Roche will sich auf den Bereich der sogenannten personalisierten Medizin fokussieren. Diese geht davon aus, dass nicht jedes Medikament bei jedem Patienten gleich wirkungsvoll ist. Wann werden wir eine Medizin ohne Nebenwirkungen erleben?

Nebenwirkungen wird es immer geben. Es gibt keine Wirkung ohne Nebenwirkung. Unser Ziel ist ein höherer Wirkungsgrad. Ein gutes Beispiel für personalisierte Medizin ist etwa ein Medikament gegen Brustkrebs, das allerdings nur bei 20 Prozent der Patientinnen wirkt. Ein spezieller Test des Arztes klärt in einer frühen Phase ab, ob die Betroffene zu diesen 20 Prozent gehört.

Ein absoluter Kassenschlager war für Roche das Grippemittel Tamiflu. Wie kann man das toppen?

Über die Jahre gerechnet hat Tamiflu nur rund 2 Prozent unserer Umsätze ausgemacht.

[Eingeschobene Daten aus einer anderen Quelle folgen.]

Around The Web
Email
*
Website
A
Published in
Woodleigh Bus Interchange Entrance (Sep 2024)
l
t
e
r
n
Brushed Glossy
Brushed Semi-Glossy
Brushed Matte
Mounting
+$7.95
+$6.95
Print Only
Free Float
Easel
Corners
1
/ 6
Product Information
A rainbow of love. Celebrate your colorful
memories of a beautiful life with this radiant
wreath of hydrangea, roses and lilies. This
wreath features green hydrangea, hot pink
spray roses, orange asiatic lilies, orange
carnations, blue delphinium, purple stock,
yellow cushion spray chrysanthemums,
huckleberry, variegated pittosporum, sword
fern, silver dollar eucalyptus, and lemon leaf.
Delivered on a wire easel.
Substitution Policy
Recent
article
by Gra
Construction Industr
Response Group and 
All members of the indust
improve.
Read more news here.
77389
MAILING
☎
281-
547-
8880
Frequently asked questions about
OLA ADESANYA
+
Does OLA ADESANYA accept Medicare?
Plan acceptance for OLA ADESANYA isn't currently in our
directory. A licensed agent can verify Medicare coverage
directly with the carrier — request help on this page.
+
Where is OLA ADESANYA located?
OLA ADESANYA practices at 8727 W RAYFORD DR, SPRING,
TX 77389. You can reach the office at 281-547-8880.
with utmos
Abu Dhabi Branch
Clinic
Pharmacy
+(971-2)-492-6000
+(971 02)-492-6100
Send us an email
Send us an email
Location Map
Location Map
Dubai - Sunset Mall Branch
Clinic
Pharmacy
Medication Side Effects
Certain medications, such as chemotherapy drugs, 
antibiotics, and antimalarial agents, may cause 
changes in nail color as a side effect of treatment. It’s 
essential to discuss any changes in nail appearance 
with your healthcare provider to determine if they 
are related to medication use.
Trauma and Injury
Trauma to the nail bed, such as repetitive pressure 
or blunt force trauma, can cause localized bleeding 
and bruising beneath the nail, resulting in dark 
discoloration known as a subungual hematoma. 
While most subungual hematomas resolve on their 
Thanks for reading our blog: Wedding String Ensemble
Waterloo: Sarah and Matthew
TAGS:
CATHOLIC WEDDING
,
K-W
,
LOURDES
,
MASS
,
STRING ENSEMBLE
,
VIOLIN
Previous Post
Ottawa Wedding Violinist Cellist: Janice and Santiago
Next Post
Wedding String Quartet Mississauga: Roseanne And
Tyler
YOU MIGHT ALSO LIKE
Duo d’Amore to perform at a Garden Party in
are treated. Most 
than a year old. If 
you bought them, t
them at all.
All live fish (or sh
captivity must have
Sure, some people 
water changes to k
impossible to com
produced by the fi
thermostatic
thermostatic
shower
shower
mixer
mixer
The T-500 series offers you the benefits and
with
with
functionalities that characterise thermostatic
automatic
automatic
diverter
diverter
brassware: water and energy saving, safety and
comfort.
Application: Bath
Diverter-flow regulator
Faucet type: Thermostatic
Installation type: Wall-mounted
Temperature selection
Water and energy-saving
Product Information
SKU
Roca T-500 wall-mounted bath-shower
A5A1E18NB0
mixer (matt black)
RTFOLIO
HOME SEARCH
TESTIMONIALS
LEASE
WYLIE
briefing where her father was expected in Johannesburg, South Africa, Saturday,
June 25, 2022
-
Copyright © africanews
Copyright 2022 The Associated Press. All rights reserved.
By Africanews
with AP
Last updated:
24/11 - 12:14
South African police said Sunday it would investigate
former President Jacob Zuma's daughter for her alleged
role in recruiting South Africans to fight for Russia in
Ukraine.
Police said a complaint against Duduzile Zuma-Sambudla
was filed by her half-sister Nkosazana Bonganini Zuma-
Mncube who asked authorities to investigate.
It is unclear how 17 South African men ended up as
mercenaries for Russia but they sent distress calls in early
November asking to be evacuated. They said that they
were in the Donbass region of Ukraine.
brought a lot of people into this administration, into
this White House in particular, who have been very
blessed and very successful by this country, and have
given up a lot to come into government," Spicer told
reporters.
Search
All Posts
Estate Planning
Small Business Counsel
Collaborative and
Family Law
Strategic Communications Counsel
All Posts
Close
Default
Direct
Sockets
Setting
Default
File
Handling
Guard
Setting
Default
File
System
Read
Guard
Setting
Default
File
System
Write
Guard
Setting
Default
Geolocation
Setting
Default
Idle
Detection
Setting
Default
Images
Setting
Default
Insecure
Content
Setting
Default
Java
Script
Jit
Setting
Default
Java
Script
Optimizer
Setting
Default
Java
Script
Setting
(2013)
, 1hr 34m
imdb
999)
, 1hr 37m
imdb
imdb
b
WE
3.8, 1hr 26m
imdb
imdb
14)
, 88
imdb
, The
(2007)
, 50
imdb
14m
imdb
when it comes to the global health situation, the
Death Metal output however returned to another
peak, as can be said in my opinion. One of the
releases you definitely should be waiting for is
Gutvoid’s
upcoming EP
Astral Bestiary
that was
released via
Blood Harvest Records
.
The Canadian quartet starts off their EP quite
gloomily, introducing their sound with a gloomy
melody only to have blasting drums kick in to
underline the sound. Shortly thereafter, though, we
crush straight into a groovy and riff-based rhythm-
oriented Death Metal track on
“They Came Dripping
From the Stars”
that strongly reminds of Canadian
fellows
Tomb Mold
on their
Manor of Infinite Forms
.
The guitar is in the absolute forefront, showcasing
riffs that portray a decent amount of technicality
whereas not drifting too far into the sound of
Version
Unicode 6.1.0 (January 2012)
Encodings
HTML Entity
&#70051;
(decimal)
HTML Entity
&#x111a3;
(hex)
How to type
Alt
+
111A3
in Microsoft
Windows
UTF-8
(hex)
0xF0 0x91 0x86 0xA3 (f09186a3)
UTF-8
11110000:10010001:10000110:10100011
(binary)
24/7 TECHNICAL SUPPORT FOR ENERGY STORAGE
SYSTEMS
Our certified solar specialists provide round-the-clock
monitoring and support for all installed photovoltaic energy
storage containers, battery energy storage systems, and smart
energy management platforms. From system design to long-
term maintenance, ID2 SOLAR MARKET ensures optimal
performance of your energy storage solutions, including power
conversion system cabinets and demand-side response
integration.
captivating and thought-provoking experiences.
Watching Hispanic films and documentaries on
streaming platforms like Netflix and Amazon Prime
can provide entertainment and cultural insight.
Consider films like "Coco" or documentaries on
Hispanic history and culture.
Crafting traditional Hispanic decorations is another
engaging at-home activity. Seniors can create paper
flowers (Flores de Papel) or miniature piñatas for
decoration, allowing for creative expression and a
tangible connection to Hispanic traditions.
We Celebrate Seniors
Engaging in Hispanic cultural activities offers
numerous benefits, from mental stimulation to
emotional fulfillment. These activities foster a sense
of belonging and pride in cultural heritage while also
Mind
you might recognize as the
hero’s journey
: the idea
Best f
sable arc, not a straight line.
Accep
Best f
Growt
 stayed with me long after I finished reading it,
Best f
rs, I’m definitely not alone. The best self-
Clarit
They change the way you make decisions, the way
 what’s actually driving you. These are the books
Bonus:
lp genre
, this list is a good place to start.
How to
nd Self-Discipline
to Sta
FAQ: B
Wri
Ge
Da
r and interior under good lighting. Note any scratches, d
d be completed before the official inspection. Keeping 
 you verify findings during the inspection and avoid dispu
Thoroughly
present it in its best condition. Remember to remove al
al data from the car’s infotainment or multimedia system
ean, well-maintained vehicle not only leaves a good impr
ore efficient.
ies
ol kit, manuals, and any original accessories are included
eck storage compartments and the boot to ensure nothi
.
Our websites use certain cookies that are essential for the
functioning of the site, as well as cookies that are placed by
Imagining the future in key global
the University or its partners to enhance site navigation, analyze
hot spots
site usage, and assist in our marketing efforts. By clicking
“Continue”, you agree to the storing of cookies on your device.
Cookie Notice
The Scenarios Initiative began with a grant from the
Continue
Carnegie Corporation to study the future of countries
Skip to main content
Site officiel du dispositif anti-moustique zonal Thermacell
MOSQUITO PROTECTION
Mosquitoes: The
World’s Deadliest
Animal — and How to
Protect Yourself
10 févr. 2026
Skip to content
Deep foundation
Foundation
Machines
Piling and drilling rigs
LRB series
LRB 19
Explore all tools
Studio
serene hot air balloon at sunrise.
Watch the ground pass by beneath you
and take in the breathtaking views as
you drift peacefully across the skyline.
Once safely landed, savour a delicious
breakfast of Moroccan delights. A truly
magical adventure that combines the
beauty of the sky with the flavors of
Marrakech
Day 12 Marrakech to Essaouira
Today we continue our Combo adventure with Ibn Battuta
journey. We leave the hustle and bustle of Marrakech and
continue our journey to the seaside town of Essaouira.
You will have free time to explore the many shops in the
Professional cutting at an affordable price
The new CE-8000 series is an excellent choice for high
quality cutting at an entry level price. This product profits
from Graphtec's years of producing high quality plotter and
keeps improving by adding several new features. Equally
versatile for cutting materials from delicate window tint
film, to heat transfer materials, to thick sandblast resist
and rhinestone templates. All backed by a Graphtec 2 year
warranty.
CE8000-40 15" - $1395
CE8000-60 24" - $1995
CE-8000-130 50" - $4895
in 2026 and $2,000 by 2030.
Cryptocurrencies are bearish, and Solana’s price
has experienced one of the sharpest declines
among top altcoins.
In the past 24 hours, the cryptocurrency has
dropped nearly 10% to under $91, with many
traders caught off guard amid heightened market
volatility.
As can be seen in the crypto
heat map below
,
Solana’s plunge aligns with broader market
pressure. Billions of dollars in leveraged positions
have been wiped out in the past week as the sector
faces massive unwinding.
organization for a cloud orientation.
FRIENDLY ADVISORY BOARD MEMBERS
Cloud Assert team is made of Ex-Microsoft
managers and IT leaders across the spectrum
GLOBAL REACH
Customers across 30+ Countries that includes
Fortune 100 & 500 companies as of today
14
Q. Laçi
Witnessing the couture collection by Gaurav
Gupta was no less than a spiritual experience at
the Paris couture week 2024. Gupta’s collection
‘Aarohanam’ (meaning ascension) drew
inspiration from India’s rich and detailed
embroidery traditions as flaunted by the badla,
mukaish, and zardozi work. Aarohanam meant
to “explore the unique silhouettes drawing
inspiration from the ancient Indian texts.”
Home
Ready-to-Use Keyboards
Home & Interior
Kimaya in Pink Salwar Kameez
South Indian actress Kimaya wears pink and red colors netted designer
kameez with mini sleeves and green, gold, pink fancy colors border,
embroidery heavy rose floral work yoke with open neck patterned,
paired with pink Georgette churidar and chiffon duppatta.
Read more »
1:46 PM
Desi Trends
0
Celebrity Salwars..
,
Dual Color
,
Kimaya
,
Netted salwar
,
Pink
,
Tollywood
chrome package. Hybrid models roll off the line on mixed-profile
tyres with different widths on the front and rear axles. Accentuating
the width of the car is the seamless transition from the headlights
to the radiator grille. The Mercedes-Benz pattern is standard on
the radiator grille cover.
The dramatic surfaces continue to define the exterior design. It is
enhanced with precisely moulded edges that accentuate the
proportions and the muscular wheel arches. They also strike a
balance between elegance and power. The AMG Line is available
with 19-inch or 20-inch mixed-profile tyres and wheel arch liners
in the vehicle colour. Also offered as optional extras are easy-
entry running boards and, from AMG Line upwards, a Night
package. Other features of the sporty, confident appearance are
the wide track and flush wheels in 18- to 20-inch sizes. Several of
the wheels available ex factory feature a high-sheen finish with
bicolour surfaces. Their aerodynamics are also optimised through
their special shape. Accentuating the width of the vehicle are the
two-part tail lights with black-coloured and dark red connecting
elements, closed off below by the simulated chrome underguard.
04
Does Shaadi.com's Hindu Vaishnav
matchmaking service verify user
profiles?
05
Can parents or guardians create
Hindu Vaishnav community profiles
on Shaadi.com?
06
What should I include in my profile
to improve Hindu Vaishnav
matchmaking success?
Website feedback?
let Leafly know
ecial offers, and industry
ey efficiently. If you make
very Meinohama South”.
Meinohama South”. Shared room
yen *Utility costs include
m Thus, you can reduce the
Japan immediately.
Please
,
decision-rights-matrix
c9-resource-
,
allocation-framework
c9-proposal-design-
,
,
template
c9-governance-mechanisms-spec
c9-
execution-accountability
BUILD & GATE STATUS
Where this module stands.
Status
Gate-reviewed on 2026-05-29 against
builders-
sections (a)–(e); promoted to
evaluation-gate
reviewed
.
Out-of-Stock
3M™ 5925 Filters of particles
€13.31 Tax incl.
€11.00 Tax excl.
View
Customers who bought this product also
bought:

Dies ist ein Einmalgeschäft, das bei Grippewellen anfällt. Unser Schwerpunkt ist und bleibt die Onkologie, die über 50 Prozent unserer Pharma-Umsätze bringt. Aber natürlich wird es eine Herausforderung, die Erwartungen der Investoren im Jahr nach Tamiflu zu erfüllen.

Wie viel gibt Roche für Forschung aus?

Im vergangenen Jahr wurden 19 Prozent des Umsatzvolumens für Forschung aufgegeben, das bedeutet konzernweit rund 16,2 Millionen Euro pro Tag. Heuer wird sich der Prozentsatz in ähnlicher Höhe bewegen. Damit sind wir das Unternehmen, das am meisten in Forschung investiert.

Wieviel fließt ins Marketing?

Marketing und Distribution machen gemeinsam etwa 17 Prozent aus.

Zur Person

Beat Kasper (60) ist gebürtiger Schweizer. Seine Tätigkeit für den Konzern Roche begann er 1987 im Basler Headquarter als Produktmanager im internationalen Marketing. 1993 übernahm er die Leitung der Pharma-Division für Roche in Chile, von 2001 bis 2008 zeichnete er als Geschäftsführer für Roche Chile verantwortlich. Am 1. Mai 2008 übernahm er die Geschäftsführung von Roche Austria.

Bevor er zu Roche kam, war Kaper unter anderem als Entwicklungshelfer in Kamerun tätig. Kasper ist verheiratet und hat zwei Söhne.

Zum Unternehmen

Roche mit Hauptsitz in Basel arbeitet in den Sparten Pharma und Diagnostics. Als weltgrößtes Biotech-Unternehmen entwickelt Roche Medikamente für die Onkologie, Virologie, Entzündungs- und Stoffwechselkrankheiten und Erkrankungen des Zentralnervensystems. 2008 beschäftigte Roche weltweit 80.000 Mitarbeiter und erzielte 45,6 Mrd. Franken Umsatz. In Österreich beschäftigt Roche 800 Mitarbeiter in Wien (Vertriebsniederlassung Pharma und Diagnostics) und Graz (Diagnostics).